All in all The Maze Runner was a good movie, but a bad novel adaptation. It had everything that a great movie needed – an exceptionally talented cast, a big budget to fund all the explosions, and a director who knew his way around building onscreen tension – but it seemed that the film makers forgot all about the story. Unfortunately, the clunky way of doing the ‘big reveal’ left me more confused than anything else and it led me to seriously question if I even want to bother with the sequel.
THE VERDICT: 6.5/10
*All photos are lifted from the film’s IMDB page.

|---|

# ASSIGNMENT 1:
List the things that The Maze Runner review says the film had that a great movie needed.
# ASSIGNMENT 2:
What final score does The Maze Runner review give the film?
The data on this page play no part in the work on The Maze Runner review.

|---|

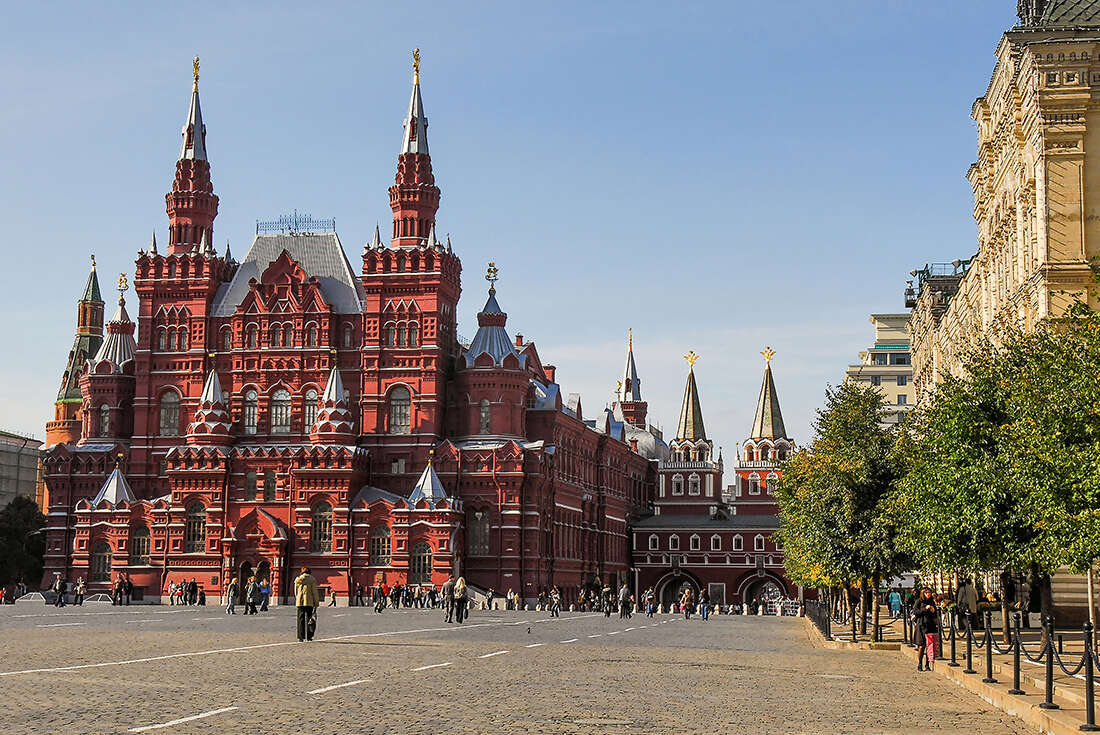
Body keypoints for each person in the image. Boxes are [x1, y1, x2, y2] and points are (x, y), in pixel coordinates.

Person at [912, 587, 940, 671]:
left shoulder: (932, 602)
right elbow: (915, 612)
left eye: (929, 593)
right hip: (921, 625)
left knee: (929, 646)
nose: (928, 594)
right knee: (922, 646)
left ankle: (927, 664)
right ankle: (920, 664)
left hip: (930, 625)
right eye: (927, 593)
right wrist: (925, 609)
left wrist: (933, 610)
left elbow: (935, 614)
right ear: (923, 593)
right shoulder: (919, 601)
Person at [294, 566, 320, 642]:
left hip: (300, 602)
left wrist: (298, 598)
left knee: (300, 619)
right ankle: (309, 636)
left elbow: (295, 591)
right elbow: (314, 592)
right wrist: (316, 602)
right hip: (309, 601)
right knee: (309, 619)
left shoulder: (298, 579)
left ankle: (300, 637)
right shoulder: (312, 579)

|---|

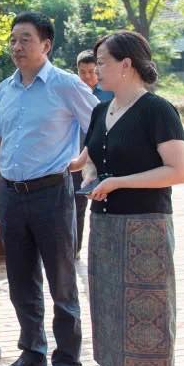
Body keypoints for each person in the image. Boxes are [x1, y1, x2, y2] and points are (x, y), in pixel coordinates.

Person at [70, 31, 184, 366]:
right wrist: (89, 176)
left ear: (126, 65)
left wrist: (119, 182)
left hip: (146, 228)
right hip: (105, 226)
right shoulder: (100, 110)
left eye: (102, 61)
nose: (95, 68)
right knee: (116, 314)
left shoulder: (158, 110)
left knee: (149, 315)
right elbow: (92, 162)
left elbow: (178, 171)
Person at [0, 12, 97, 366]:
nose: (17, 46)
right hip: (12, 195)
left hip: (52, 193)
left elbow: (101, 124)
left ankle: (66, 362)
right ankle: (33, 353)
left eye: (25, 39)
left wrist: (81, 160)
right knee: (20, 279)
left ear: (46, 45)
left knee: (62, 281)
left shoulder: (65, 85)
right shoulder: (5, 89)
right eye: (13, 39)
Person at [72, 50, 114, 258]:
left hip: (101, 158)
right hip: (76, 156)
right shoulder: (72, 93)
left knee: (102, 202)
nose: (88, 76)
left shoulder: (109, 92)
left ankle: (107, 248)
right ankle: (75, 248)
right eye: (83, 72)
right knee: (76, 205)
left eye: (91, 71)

|---|

# WORKED SOLUTION 1:
An exceptionally talented cast, a big budget to fund all the explosions, and a director who knew his way around building onscreen tension.

# WORKED SOLUTION 2:
6.5/10